Nanoparticles exhibit color because of the Surface Plasmon Resonance effect which is a resonance of the outer electron bands of the particles with light wavelengths.
Plasmon resonance occurs when light photons excite the outer electrons of the particles. The outer electrons on the metal particles jiggle like jello at light frequencies/wavelengths and absorb light corresponding to that resonance. The remaining colors pass through. So removing blue light leaves green and red which together make yellow. Bigger particles have a bigger outer electron cloud which makes them resonate a lower frequencies (more toward green) This shifts the transmitted color more toward red. Smaller particles have a smaller electron cloud which makes them resonate at higher frequency, more toward blue. This shifts the transmitted color more toward green.
Even smaller particles may have their resonant frequency in the ultraviolet region which is invisible to the human eye, making the solution look clear.
Its just like church bells on a much smaller scale. Big bells ring with low tones, small bells with high tones.
If the particles look white or gray, its because they are large enough to reflect all colors of light. So silver oxide particles and silver chloride have to be greater than 800nm in size which is the wavelength of red light.
The relationship of particle size to color is well known and is mathematically quantified by Mies and Rayleigh scattering theory.
For our use there are two important relationships.
The first is that the absorbed wavelength of a particle of silver is proportional to its diameter.
This means that if a particle grows by 10%, its absorbed wavelength will be 10% longer.
Remember that color is not an actual property of physical matter. Color is a subjective perception. Physical matter has absorbance, reflectance, transmittance, opacity, etc, but not color. Humans can perceive wavelengths from approximately 380 nanometers (bllue) to 800 nanometers (red). The color of nanoparticles that we perceive is the complement of the absorbed wavelength of the nanoparticle. That is, if the particle absorbs blue, it will transmit green and red wavelengths causing the human eye to perceive yellow (red + green = yellow)
This chart demonstrates the perceived color if a wavelength of 485nm is absorbed by the particle. The color will appear orange. If the absorbed color (left side of the chart) is shifted down to 435 nm, the perceived color will be pure yellow. Shifting the absorbance down slightly more to 430 adds a little green to the perceived color. Notice that shifting the absorbance from 435 to 430 makes an observable difference in color, and yet the absorbed wavelength is only different by about 1%. This means that the particle size is only about 1% different.
Also note that if the absorbed wavelength is less than 380, the absorbed wavelength will not make any visible difference, and hence, the observed CS will then appear clear.
The second important relationship given by Mies theory is that the intensity of the color varies as the 6th power of the particle size! This means that a decrease in particle size of only 1% will result in 6% less color. A 10% increase in particle size will make the solution look 50% darker!

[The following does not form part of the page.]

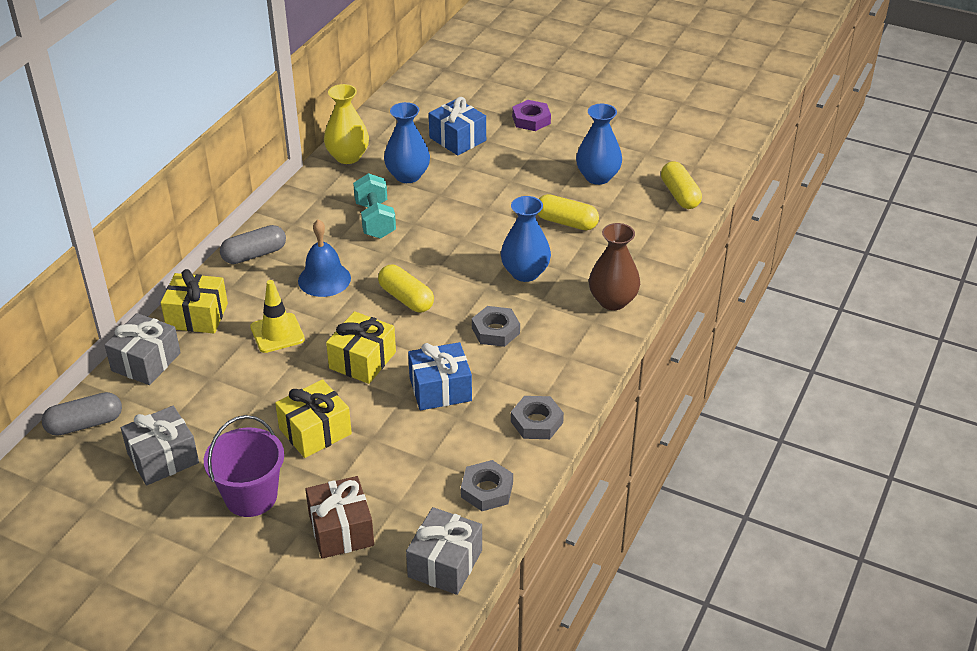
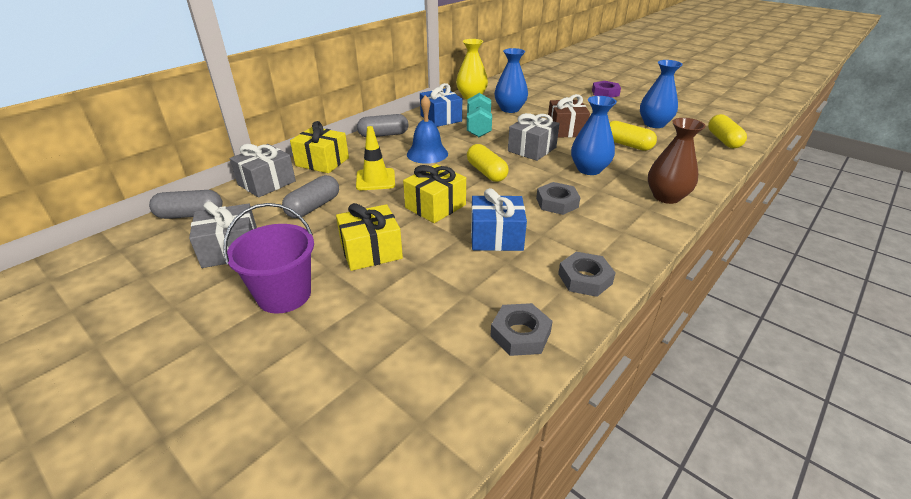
camera: 15 degrees right, 5 degrees down
(223, 386) = (313, 207): none -> grey capsule
(341, 530) = (353, 344): brown gift -> brown gift (566, 130)
(445, 563) = (451, 408): grey gift -> grey gift (532, 149)
(457, 139) = (550, 96): blue gift -> blue gift (441, 118)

Another consideration is that stabilizers bind to the nanoparticles weighing down their outer electron shell, the part of the particle that causes the Plasmon resonance. This has the effect of making the particle appear slightly larger than it is, and shifting color a little toward red.
The conclusion that can be made from this analysis is that very small differences in the size of the particles make very noticeable changes in the perceived color and intensity of a CS or CG solution.